身ごもり秘夜~俺様御曹司と極甘な政略結婚はじめます~

 閑は数秒、じっと琴音の表情を見つめていたが、「わかった」と頷いた。

「会う時は言ってくれ。時間を作る」

 それは悪いから、と言っても閑は絶対譲らないだろう。琴音は笑って頷いたが、可乃子とはふたりで会おうと決めていた。

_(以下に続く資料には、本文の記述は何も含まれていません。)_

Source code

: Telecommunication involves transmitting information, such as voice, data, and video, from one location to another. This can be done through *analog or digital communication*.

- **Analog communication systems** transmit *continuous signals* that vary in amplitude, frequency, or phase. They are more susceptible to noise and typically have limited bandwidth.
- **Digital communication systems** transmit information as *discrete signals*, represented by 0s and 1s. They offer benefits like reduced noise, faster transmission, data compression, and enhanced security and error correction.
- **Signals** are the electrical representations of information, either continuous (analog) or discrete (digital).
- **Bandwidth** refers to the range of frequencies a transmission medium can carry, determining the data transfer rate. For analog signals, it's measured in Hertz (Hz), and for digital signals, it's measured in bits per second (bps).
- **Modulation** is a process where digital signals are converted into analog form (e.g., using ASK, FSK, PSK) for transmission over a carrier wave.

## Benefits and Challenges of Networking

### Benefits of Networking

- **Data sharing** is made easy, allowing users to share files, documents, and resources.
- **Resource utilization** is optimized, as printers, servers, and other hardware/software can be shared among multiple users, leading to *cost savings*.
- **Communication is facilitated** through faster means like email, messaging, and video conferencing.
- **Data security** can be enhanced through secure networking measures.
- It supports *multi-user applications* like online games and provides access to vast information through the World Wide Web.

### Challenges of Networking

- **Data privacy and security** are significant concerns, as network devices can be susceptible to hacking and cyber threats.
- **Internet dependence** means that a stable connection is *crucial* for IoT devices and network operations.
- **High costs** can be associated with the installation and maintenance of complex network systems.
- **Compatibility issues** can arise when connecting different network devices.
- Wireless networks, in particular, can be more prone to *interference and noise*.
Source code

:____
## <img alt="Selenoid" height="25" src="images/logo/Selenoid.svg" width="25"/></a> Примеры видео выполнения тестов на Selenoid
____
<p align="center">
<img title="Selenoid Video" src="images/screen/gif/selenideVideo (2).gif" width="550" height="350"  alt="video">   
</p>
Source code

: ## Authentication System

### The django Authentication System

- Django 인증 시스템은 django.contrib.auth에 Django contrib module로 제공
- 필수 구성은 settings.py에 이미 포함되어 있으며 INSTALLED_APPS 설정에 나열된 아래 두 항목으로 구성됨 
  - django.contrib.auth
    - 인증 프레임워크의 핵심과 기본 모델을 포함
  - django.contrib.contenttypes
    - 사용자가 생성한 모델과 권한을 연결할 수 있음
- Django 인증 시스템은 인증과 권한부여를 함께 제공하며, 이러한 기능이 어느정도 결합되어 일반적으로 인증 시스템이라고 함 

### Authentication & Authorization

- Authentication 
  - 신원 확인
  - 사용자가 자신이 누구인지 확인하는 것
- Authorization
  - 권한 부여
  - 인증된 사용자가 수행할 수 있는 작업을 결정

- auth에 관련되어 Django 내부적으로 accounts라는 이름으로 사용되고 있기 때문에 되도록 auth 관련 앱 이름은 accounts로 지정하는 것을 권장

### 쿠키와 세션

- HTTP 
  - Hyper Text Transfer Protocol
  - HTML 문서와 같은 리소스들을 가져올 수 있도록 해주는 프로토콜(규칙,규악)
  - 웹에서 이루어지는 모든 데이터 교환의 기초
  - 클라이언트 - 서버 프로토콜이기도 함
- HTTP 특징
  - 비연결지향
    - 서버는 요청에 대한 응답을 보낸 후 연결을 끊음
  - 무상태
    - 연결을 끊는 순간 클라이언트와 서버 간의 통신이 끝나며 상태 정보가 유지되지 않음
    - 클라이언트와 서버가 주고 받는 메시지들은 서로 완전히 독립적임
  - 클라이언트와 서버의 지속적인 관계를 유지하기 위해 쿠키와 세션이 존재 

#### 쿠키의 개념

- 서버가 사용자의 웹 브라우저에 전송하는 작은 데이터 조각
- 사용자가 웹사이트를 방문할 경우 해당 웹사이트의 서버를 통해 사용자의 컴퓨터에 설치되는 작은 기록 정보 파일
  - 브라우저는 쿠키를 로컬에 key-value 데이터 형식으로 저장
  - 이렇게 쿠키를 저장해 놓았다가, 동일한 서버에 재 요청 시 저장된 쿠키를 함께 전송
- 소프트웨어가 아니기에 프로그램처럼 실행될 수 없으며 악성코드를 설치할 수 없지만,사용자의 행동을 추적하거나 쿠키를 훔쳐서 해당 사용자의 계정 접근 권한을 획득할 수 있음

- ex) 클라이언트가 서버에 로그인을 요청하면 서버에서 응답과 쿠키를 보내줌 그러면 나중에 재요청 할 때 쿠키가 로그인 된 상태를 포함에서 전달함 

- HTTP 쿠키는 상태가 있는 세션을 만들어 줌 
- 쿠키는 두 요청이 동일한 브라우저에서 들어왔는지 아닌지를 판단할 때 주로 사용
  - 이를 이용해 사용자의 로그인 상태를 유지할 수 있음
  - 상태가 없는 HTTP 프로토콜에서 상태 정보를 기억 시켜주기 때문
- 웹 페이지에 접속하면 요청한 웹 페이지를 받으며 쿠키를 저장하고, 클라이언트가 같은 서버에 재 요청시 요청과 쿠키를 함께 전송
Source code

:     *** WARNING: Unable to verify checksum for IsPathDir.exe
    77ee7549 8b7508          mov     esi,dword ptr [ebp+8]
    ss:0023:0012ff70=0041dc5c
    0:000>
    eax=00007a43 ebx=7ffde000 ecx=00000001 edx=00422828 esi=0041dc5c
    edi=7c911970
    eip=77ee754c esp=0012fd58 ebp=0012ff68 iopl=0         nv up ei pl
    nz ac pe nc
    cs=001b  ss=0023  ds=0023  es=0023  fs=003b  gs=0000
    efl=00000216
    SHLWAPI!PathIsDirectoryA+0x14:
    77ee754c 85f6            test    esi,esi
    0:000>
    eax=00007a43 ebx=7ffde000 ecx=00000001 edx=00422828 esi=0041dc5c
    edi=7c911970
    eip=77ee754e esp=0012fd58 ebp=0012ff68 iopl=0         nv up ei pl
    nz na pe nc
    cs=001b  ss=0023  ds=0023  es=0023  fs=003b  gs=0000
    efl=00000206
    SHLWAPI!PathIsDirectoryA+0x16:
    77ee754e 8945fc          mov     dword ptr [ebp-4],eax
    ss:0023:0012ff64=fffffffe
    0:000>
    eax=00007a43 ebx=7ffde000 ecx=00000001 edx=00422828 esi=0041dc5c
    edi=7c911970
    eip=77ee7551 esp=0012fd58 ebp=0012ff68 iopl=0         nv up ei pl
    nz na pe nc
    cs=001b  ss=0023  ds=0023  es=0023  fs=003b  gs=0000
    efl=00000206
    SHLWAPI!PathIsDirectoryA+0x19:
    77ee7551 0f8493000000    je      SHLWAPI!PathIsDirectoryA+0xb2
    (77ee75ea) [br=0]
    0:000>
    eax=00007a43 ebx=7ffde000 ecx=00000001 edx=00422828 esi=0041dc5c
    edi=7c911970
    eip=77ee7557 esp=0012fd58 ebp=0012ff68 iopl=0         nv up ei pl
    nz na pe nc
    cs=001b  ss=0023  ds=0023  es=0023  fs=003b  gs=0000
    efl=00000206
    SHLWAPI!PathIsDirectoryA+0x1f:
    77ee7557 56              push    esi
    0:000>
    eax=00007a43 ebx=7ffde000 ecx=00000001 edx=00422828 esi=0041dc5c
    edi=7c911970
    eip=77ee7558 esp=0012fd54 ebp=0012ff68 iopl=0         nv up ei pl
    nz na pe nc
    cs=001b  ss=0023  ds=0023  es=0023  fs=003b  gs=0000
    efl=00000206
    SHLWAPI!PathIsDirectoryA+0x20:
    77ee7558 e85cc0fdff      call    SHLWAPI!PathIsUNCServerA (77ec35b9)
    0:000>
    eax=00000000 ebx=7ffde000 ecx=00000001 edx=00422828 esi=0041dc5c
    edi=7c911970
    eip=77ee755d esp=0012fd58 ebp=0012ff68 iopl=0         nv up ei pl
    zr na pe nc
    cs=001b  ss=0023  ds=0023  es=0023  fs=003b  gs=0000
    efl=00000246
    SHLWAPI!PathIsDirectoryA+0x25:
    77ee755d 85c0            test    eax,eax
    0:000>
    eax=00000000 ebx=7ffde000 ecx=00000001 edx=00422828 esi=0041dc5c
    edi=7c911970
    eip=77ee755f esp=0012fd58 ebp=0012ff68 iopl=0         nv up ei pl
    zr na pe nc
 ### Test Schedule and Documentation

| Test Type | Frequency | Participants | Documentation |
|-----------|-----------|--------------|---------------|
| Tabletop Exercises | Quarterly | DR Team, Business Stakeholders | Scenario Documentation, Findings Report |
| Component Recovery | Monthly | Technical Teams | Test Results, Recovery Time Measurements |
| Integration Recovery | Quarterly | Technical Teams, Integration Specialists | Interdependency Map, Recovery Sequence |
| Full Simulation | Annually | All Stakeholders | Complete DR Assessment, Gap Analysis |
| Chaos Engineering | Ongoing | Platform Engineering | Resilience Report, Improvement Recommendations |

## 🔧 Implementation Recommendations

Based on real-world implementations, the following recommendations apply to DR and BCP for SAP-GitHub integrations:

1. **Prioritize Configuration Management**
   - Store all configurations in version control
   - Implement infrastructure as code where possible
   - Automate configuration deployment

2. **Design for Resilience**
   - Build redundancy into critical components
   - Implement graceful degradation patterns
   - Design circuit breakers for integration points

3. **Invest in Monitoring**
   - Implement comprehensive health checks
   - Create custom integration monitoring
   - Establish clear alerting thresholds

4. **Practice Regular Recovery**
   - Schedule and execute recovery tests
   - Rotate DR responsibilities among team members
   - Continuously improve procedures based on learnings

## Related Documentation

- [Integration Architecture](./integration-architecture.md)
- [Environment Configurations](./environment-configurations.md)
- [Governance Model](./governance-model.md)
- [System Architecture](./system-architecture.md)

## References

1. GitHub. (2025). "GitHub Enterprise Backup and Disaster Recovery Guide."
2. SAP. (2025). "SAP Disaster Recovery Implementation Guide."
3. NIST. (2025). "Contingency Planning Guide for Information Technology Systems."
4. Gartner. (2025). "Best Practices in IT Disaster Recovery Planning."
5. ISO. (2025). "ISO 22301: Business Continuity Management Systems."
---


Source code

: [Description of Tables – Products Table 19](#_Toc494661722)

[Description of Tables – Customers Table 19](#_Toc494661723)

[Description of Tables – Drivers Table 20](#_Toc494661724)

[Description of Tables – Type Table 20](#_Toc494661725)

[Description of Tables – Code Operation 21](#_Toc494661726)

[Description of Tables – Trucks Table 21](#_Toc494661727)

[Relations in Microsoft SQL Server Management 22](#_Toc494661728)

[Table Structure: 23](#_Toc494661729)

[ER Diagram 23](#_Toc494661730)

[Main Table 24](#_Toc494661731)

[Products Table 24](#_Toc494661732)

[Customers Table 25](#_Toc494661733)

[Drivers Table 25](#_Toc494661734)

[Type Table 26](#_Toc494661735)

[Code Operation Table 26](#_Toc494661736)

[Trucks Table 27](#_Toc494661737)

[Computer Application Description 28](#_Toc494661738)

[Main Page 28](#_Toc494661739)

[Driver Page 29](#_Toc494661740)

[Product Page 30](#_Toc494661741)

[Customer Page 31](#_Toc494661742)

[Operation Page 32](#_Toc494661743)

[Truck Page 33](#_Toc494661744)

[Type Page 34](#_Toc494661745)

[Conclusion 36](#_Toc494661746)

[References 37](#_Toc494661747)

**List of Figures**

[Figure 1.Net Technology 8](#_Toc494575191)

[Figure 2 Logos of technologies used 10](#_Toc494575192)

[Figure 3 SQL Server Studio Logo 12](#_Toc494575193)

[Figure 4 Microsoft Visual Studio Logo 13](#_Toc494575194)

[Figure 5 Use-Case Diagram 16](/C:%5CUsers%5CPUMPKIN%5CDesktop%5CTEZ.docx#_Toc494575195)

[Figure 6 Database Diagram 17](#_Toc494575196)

 可乃子にメッセージを送り、琴音も一度直接会いたいと思っていると告げた。すると、仕事の後で家まで行くから閑の帰りが遅くなる日を教えて欲しいと返事があった。
 可乃子も、閑のいないところで会うことを望んでいるらしいとわかり、心臓がばくばくと跳ねる。きっと琴音が覚悟を決めているように、可乃子もそうなのだ。きっと穏やかな話にはならない。
 会うことを考えると、きゅうとお腹の奥が軋むように痛くなる。吐き気まで戻ってきそうだった。

 約束当日の朝。玄関で仕事に行く閑を見送っているときだった。

「可乃子とは、いつ会うか決まったのか?」

 どういう勘の良さなのか、閑に尋ねられて思わず笑顔で固まってしまう。

「可乃子からの連絡がぱたっとなくなったからな。決まったのかと思ったんだが」
「あ、うん、えっと……まだ。お姉ちゃんの日程がはっきり決まらなくて。でも、会おうねって約束はしたよ」

 咄嗟のことで、どう答えるべきか言葉が出ない。聞かれた時のために言葉を用意しておくんだったと後悔したが、閑はそれ以上琴音に詰め寄ろうとはしなかった。

「そうか」

 くしゃりと琴音の頭を撫でて、閑は出社していった。